# Excerpt to read:
● ● ● ● ● ● ●

Re: [css3-animations] Change to currentColor means it's no longer animatable?

On Tue, May 1, 2012 at 5:37 AM, Tab Atkins Jr. <jackalmage@gmail.com> wrote:

> [A w3c-style discussion accidentally turned technical. I'm moving it
> to www-style.]
>
> For a few reasons, we're changing the definition of currentColor to
> resolve to a definite color at used-value time rather than
> computed-value time.
> <http://lists.w3.org/Archives/Public/www-style/2012Jan/0521.html>
> <http://lists.w3.org/Archives/Public/www-style/2012Jan/0936.html>
>
> This changes the behavior of currentColor and Transitions.
> Previously, if you had a set up like:
>
> p {
>  color: red;
>  border-color: currentColor;
>  transition: 1s border-color;
> }
> p:hover {
>  color: blue;
> }
>
> ...you would transition the border-color when you hover the element,
> since at computed-value time (the point that transitions look at) it
> was "red" or "blue", not "currentColor".

● ● ● ● ● ● ●

# Data excerpts:
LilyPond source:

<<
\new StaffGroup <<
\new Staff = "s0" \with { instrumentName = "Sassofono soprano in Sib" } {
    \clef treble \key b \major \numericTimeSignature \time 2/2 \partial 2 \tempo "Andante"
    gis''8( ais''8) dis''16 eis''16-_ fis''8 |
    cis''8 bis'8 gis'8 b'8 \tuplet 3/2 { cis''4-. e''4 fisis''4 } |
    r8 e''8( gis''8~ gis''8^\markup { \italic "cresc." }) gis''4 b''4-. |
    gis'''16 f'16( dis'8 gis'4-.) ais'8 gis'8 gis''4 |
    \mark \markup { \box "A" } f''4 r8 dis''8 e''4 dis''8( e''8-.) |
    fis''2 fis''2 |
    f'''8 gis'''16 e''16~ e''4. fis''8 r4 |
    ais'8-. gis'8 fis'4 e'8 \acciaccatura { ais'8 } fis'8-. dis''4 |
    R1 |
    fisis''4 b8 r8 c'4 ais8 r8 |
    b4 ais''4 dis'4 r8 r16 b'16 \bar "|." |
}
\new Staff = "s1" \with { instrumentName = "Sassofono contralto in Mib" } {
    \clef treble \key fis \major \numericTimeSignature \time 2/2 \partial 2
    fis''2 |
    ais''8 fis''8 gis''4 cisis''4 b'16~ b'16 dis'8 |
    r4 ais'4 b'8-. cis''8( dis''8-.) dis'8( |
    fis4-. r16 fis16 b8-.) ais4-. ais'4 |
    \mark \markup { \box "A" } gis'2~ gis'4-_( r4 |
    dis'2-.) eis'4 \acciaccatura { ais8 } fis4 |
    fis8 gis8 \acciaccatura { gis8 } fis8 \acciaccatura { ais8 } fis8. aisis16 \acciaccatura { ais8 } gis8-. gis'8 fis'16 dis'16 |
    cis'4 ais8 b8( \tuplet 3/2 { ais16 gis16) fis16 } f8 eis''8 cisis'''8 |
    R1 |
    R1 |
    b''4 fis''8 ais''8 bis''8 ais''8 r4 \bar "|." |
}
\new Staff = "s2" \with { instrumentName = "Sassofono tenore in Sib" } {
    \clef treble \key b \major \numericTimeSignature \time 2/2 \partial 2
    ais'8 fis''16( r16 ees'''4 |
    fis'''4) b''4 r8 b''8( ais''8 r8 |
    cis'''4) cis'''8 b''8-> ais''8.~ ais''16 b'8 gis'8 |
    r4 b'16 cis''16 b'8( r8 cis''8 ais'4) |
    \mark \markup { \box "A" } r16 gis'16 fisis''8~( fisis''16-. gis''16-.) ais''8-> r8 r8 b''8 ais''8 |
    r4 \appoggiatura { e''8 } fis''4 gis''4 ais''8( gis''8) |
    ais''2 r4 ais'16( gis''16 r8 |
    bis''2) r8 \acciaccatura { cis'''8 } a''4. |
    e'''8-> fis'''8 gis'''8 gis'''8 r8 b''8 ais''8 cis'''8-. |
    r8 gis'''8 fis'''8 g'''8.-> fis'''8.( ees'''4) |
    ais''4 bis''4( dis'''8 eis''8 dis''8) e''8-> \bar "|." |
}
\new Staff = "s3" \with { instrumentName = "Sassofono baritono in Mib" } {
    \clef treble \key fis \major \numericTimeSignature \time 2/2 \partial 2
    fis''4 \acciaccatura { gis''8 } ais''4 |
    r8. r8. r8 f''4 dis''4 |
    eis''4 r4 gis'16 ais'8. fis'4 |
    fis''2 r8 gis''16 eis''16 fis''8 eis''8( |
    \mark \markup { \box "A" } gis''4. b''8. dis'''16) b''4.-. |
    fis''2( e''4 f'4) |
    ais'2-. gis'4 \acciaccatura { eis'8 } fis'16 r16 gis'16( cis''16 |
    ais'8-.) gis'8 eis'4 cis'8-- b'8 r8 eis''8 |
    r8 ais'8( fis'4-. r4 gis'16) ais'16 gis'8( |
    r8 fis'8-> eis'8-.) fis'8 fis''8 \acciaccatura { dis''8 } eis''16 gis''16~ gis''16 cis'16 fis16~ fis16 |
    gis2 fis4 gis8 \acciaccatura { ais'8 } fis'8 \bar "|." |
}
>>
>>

● ● ● ● ● ● ●

# Tasks and exercises:
a: In the email about currentColor, when will currentColor now resolve to a definite color?
b: Continue the email about currentColor from the point where it stops.
The entries come from a different source than the email about currentColor.

# Exercise responses:
a: It will resolve at used-value time rather than computed-value time.

b:
>
> With this change, though, this would no longer occur, since the
> border-color's computed value would be "currentColor" regardless.
>
> Is this acceptable?  Or should we make an exception for currentColor
> and transition it?  Conceptually, currentColor is still a
> computed-time value - it doesn't require any layout information to
> figure out.  We're only moving it to used-time so that it has better
> inheritance behavior in some situations.
>

Failing to display a transition seems suboptimal. An exception would be
better - and there is a precedent :)

We already make an exception for animating gradient stops - these actually
can't be calculated until used-time due to the need to know the size of the
container.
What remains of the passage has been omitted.